CVU: Elections in Odessa outdid the chaos of 2004


The Head of the Odessa Regional Branch of the Committee of Voters of Ukraine [CVU], Anatoliy Boiko says that the 31 October Local Elections in Odessa were reminiscent of the 2004 Elections and were a step backwards in Ukraine’s development.  At a press conference, he stated that there was even more chaos and confusion than at the 2004 presidential elections. If one compares the situation with the last presidential elections, there wasn’t such confusion over ballot papers and there were no cases recorded of a thousand ballot papers being missing at a polling station. 

“There is a flagrant discrepancy in ballot papers handed to the polling stations with the number of voters registered by those electoral commissions. For example, at polling stations in the Prymorsky District of the city the average difference between the number of ballot papers for the Odessa Regional Council and the number of voters was from 200 to 300”.

“There is even a polling station where one thousand ballot papers for potential deputies to the Odessa City Council according to the majority system are missing”.

In comparison with previous elections, CVU considers fiddling with ballot papers to be one of the main violations during these elections. According to Mr Boiko, “There has never been such incompetence form the members of the electoral commissions and they have never mixed up ballot papers on such a scale.

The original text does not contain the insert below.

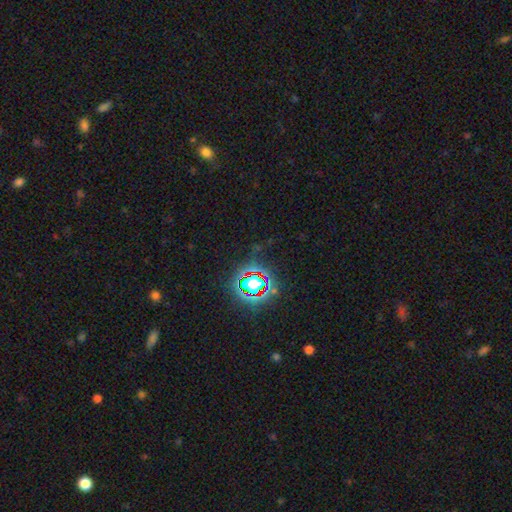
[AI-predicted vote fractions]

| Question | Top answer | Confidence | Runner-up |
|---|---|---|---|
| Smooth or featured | star or artifact | 79% | smooth (13%) |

The direct responsibility for creating such problems with the ballot papers undoubtedly lies with the City Territorial Electoral Commission [TEC].”

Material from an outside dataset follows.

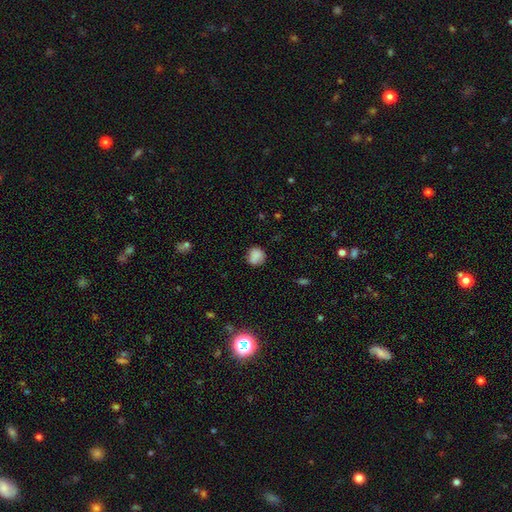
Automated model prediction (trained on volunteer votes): A smooth galaxy with no disk features (85%) that is round (84%).

Vote fractions:
- Smooth or featured? smooth: 85% / star or artifact: 10% / featured or disk: 6%
- How rounded? round: 84% / in between: 15% / cigar-shaped: 1%
- Merging? none: 78% / minor disturbance: 16% / major disturbance: 4% / merger: 2%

Mr Boiko stated that this same TEC had been responsible for a whole number of procedural violations and had throughout October created masses of scandals. “Suffice to recall how flagrantly the TEC infringed the procedure for inputting political parties on the ballot papers according to the party lists for the City Council”.

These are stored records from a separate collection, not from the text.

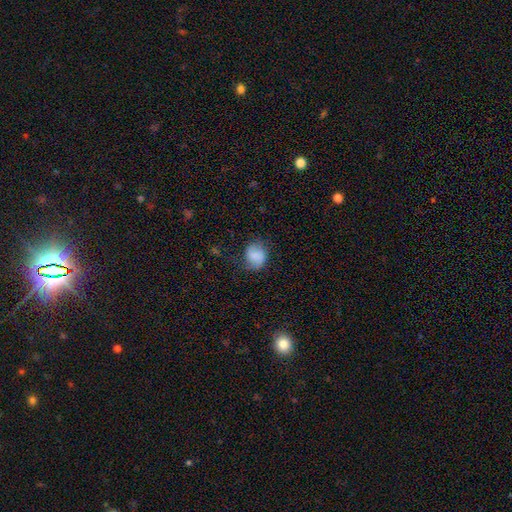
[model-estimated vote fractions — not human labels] Smooth or featured? smooth (75%)
How rounded? round (59%)
Merging? none (61%)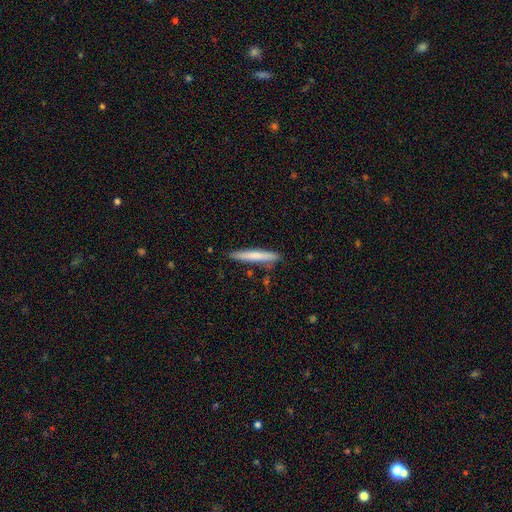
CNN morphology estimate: smooth 70%, featured or disk 25%, star or artifact 5%. Down the decision tree: how rounded — cigar-shaped (95%); merging — none (85%).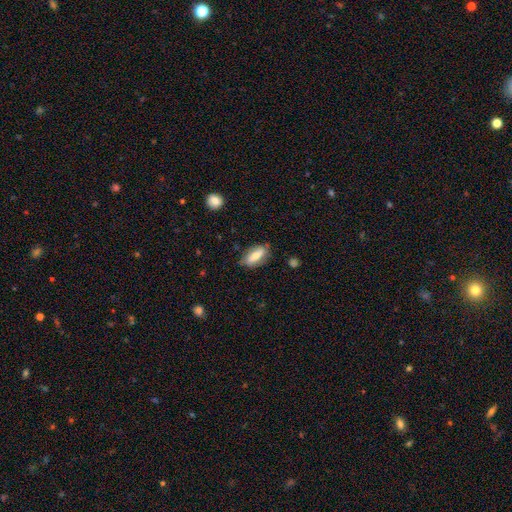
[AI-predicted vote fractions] This appears to be a smooth galaxy with no disk features (64%) that is in between round and cigar-shaped (77%). Merging: none (73%).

The second much publicized scandal was over disregard for the law regarding the formation of precinct electoral commissions [PEC]. Around midnight on 15 October their makeup was formally confirmed by a majority of members of the TEC however it wasn’t possible to see the lists, with the Head of the TEC citing technical hitches. “It would be reasonable to ask what the majority in that case voted for?”. Mr Boiko points out. He assumes that it was then that the political disproportion on the commissions was agreed then, where some political parties have two or three members of TEC, while others – one and not even that on all commissions.

The third scandalous fact was the disruption of the legally established time frames for receiving ballot papers and sending them to print. Instead of 21 October, they were sent with an almost three day delay.

Mr Boiko stresses also that the District Court of Appeal for the Odessa Region had found the TEC decision refusing to register two political forces unlawful.

“When all these things are put together, the dishonest methods of political struggle, the abuse of administrative resources, as well as various violations by the territorial commissions, the 2010 local elections in Odessa not only failed to bring Odessa residents closer to international election standards, but moved them further away. The only hope is that honesty in counting votes can somewhat rectify the situation.”